Sc. Also 6 speild. [Related to SPALD v. For the vowel cf. prec.]
1. trans. To lay flat or extended; to spread out; to split open. Also refl.
c. 1480. Henryson, Fables, Preach. Swallow, xxvii. Heirefter ȝe sall find als sour as sweit, Quhen ȝe ar speldit [v.r. speildit] on ȝone carlis speit. Ibid. (c. 1480), Orph. & Eurydice, 177. Besyde hym on the bent, He saw speldit a wonder wofull wicht, Nailit full fast.
1513. Douglas, Æneid, V. vii. 19. All flat [he] hym speldit on the dwn sand, In the deid thrawis.
1533. Bellenden, Livy, I. xi. (S.T.S.), I. 68. He band þis Mecius speldit betuix þe twa cheriottis.

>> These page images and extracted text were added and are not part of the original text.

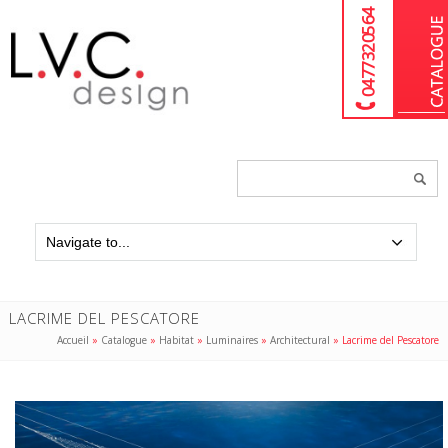
04 77 32 05 64
Chercher
un
produit...
LACRIME DEL PESCATORE
Accueil
»
Catalogue
»
Habitat
»
Luminaires
»
Architectural
»
Lacrime del Pescatore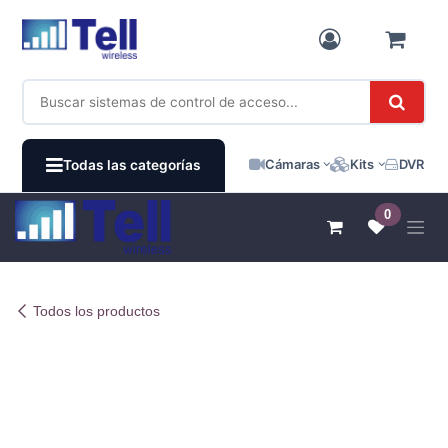
Ir al contenido
Cámaras
Kits
DVR / N
Todas las categorías
0
Todos los productos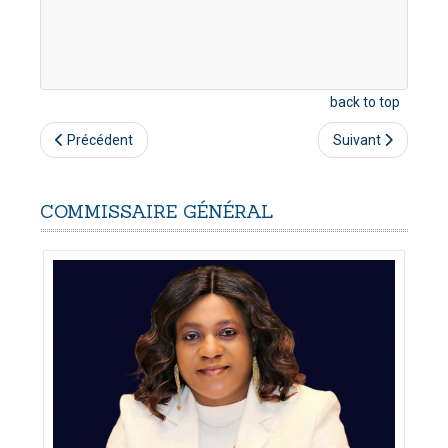
back to top
Précédent
Suivant
COMMISSAIRE
GÉNÉRAL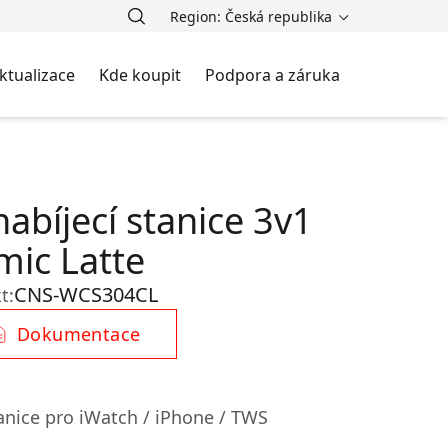
Region: Česká republika
ktualizace
Kde koupit
Podpora a záruka
abíjecí stanice 3v1
ic Latte
CNS-WCS304CL
t:
Dokumentace
anice pro iWatch / iPhone / TWS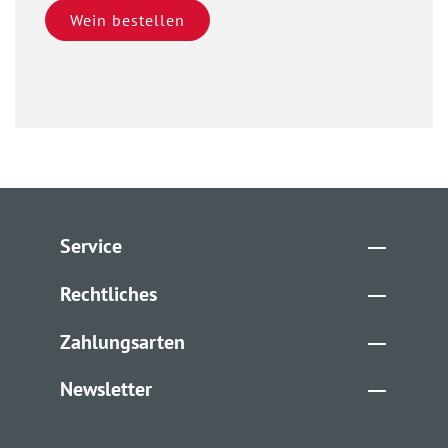
Wein bestellen
Service
Rechtliches
Zahlungsarten
Newsletter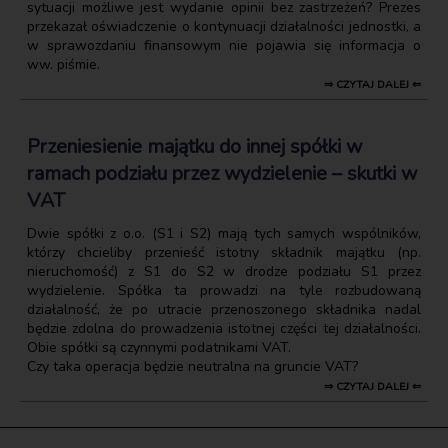
sytuacji możliwe jest wydanie opinii bez zastrzeżeń? Prezes
przekazał oświadczenie o kontynuacji działalności jednostki, a
w sprawozdaniu finansowym nie pojawia się informacja o
ww. piśmie.
⇒ CZYTAJ DALEJ ⇐
Przeniesienie majątku do innej spółki w
ramach podziału przez wydzielenie – skutki w
VAT
Dwie spółki z o.o. (S1 i S2) mają tych samych wspólników,
którzy chcieliby przenieść istotny składnik majątku (np.
nieruchomość) z S1 do S2 w drodze podziału S1 przez
wydzielenie. Spółka ta prowadzi na tyle rozbudowaną
działalność, że po utracie przenoszonego składnika nadal
będzie zdolna do prowadzenia istotnej części tej działalności.
Obie spółki są czynnymi podatnikami VAT.
Czy taka operacja będzie neutralna na gruncie VAT?
⇒ CZYTAJ DALEJ ⇐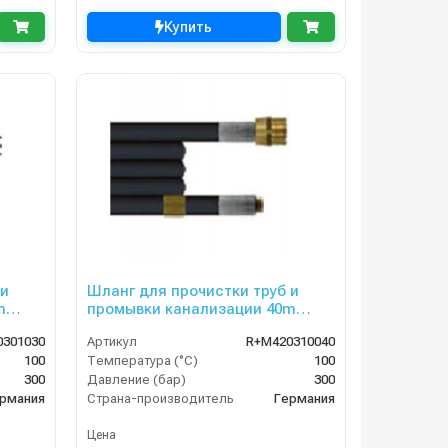
Купить
 и
Шланг для прочистки труб и
m
промывки канализации 40m
DN06, 300bar
0301030
Артикул
R+M420310040
100
Температура (°C)
100
300
Давление (бар)
300
рмания
Страна-производитель
Германия
Цена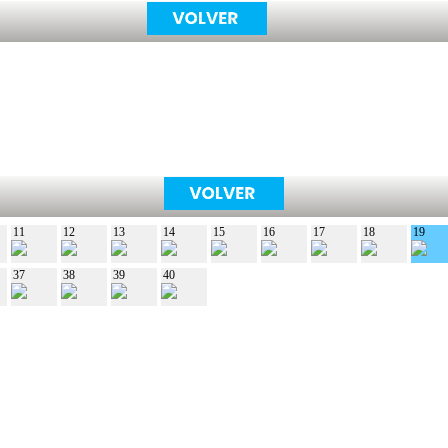
11
12
13
14
15
16
17
18
19
37
38
39
40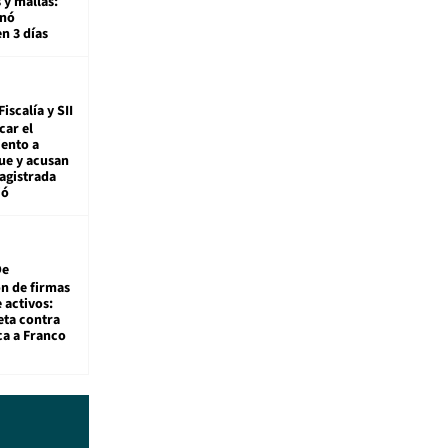
 y mallas:
enó
en 3 días
Fiscalía y SII
car el
ento a
ue y acusan
agistrada
ió
De
ón de firmas
 activos:
eta contra
ca a Franco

1710. Ruddiman, Gloss. Douglas Æneis, s.v., [We] say, He spelded himself on the ice; and a spelded herring, and speldings, &c.
1866. Edmondston, Gloss. Shetl., 114. Speld, to split up, to lay open, S.
2. To split or crack. rare1.
1616. Aberdeen Burgh Reg. (1848), II. 346. The back dyick of the colledge yard is creuisched and speldit at the wast neuck thairof, and lick[l]ie to faill.